*AIM OF THE TASK*
Count the lines in the items below that contain the string "lightyellow", matching case exactly. Reply with the number only.

*RAW DATA*
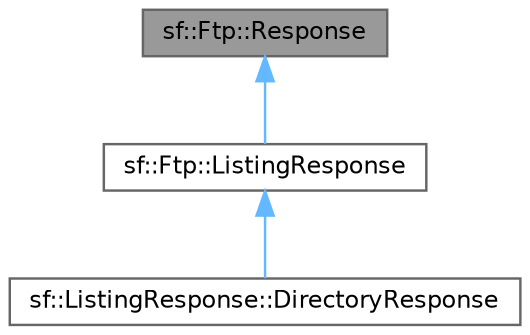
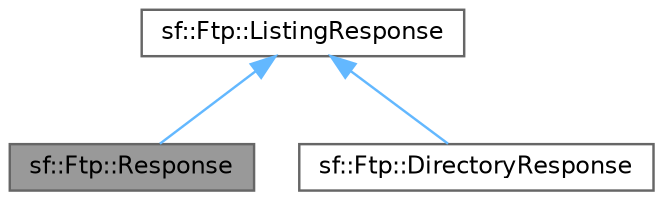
  digraph {
    node [color=gray40 fillcolor=white fontname=Helvetica fontsize=10 shape=box style=filled]
    edge [color=steelblue1 dir=back fontname=Helvetica fontsize=10 labelfontname=Helvetica labelfontsize=10 style=solid]
    n1 [fillcolor=grey60 fontcolor=black height=0.2 label="sf::Ftp::Response" width=0.4]
    n2 [height=0.2 label="sf::Ftp::ListingResponse" width=0.4]
-   n3 [height=0.2 label="sf::ListingResponse::DirectoryResponse" width=0.4]
-   n1 -> n2
+   n3 [height=0.2 label="sf::Ftp::DirectoryResponse" width=0.4]
+   n2 -> n1
    n2 -> n3
  }
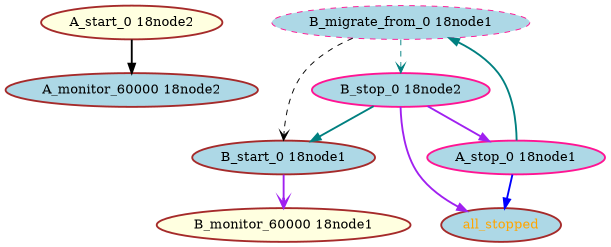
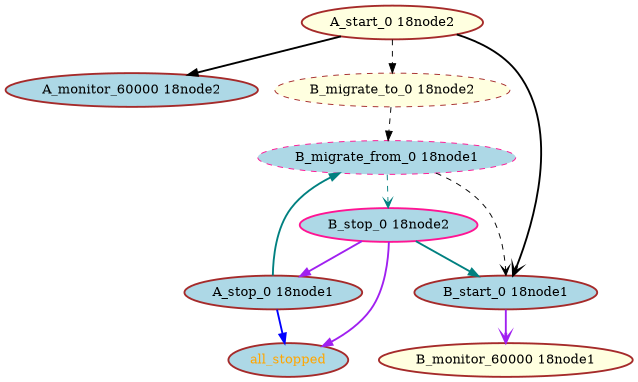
  digraph {
    node [color=brown fillcolor=lightblue fontcolor=black style="bold,filled"]
    edge [arrowhead=normal color=black style=bold]
    "A_start_0 18node2" [fillcolor=lightyellow]
    "A_monitor_60000 18node2"
+   "B_migrate_to_0 18node2" [fillcolor=lightyellow style="dashed,filled"]
    "B_start_0 18node1"
    "B_migrate_from_0 18node1" [color=deeppink style="dashed,filled"]
    "B_monitor_60000 18node1" [fillcolor=lightyellow]
    "B_stop_0 18node2" [color=deeppink]
-   "A_stop_0 18node1" [color=deeppink]
+   "A_stop_0 18node1"
    all_stopped [fontcolor=orange]
    "A_start_0 18node2" -> "A_monitor_60000 18node2"
+   "A_start_0 18node2" -> "B_migrate_to_0 18node2" [style=dashed]
+   "A_start_0 18node2" -> "B_start_0 18node1" [arrowhead=vee]
+   "B_migrate_to_0 18node2" -> "B_migrate_from_0 18node1" [style=dashed]
    "B_start_0 18node1" -> "B_monitor_60000 18node1" [arrowhead=vee color=purple]
    "B_migrate_from_0 18node1" -> "B_start_0 18node1" [arrowhead=vee style=dashed]
    "B_migrate_from_0 18node1" -> "B_stop_0 18node2" [arrowhead=vee color=teal style=dashed]
    "B_stop_0 18node2" -> "B_start_0 18node1" [color=teal]
    "B_stop_0 18node2" -> "A_stop_0 18node1" [color=purple]
    "B_stop_0 18node2" -> all_stopped [color=purple]
    "A_stop_0 18node1" -> "B_migrate_from_0 18node1" [color=teal]
    "A_stop_0 18node1" -> all_stopped [color=blue]
  }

*FULL SOLUTION*
3